Target is quickly becoming the poster child for Washington policymakers anxious to find a solution to curb the growing number of data breaches that steal and compromise the personal information of millions of consumers.
In advance of the Senate Commerce Committee's hearing on cyber attacks and data breaches, the committee released a staff report today analyzing the Target breach and how the retailer missed several opportunities to stop it.
Using a Lockheed Martin approach called a "kill chain" analysis, the report pinpoints exactly where Target went wrong from the moment attackers took advantage of weak security at a Target vendor that provided the hackers with a foothold into Target's inner network. From there, things went downhill fast, the staff report concluded.
The report is expected to be the focal point of tomorrow's hearing where, once again, a Target executive will testify—this time, CFO John Mulligan. Also scheduled to speak is Federal Trade Commission chairwoman Edith Ramirez, who is seeking more agency authority from Congress to enforce data security at companies.

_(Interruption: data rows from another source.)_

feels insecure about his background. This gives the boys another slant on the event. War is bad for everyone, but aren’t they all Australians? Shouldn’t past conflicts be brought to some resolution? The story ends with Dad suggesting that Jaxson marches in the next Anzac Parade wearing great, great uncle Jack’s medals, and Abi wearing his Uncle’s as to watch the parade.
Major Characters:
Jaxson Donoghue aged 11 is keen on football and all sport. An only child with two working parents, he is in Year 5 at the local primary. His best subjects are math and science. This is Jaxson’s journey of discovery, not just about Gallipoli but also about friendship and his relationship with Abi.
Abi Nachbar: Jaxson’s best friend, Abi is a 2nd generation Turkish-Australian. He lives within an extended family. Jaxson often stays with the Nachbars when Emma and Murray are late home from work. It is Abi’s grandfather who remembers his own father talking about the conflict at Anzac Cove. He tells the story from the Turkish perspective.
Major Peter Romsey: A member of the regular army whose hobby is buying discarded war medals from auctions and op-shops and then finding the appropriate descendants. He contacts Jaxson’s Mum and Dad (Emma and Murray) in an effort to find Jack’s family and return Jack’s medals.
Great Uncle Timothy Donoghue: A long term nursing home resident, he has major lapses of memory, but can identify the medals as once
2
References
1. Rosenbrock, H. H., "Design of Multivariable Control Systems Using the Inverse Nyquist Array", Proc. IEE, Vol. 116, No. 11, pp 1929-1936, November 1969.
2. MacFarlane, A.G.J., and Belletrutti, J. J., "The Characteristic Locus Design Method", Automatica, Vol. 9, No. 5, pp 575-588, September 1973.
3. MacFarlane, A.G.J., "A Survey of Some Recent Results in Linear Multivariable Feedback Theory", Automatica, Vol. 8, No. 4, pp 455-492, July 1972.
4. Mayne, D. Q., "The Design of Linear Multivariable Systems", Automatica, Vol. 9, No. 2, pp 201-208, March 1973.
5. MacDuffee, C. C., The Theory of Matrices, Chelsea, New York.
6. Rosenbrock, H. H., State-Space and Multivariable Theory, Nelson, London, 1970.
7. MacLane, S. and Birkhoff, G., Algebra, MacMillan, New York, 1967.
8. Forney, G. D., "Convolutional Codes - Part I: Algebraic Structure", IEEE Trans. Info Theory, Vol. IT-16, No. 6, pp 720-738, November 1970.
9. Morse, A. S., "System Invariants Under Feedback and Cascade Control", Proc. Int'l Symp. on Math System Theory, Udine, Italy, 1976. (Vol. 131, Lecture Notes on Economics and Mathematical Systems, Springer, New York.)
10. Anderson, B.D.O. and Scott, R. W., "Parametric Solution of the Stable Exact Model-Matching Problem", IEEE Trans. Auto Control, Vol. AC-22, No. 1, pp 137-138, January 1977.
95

"[The Target data breach] is an unusual incident because of the size of data lost, but it's an all-too common occurrence in the private sector," said a committee staffer. "[Companies] seem to not be developing resources to protect the data," the staffer added.
According to the report's timeline of the breach, Target missed warnings as far back as November from its anti-intrusion software that attackers were installing malware on its network, allowing them to maneuver into the network's most sensitive areas.
Sen. Jay Rockefeller (D-W.Va.), chairman of the committee, is likely to push the data security bill that he introduced in January. The Data Security and Breach Notification Act would grant FTC the authority to set data security standards and protocols that companies must adopt; establish strong breach notification requirements; and give the FTC and state attorney generals enforcement authority to seek civil penalties. Rockefeller's bill is one of more than half a dozen floating around Congress.
"We learned this week that federal agents notified more than 3,000 companies last year that their computer systems had been hacked. The hard fact is there are so many more breaches we never hear about. It’s increasingly frustrating to me that organizations are resisting the need to invest in their security systems. Target’s compromise of the personal data of millions of their customers should be a clarion call to businesses, both large and small, that it’s time to invest in some changes," Rockefeller said in a statement.
Target's chief information officer resigned earlier this month amid the company's announcement it would restructure its tech backbone and tighten security.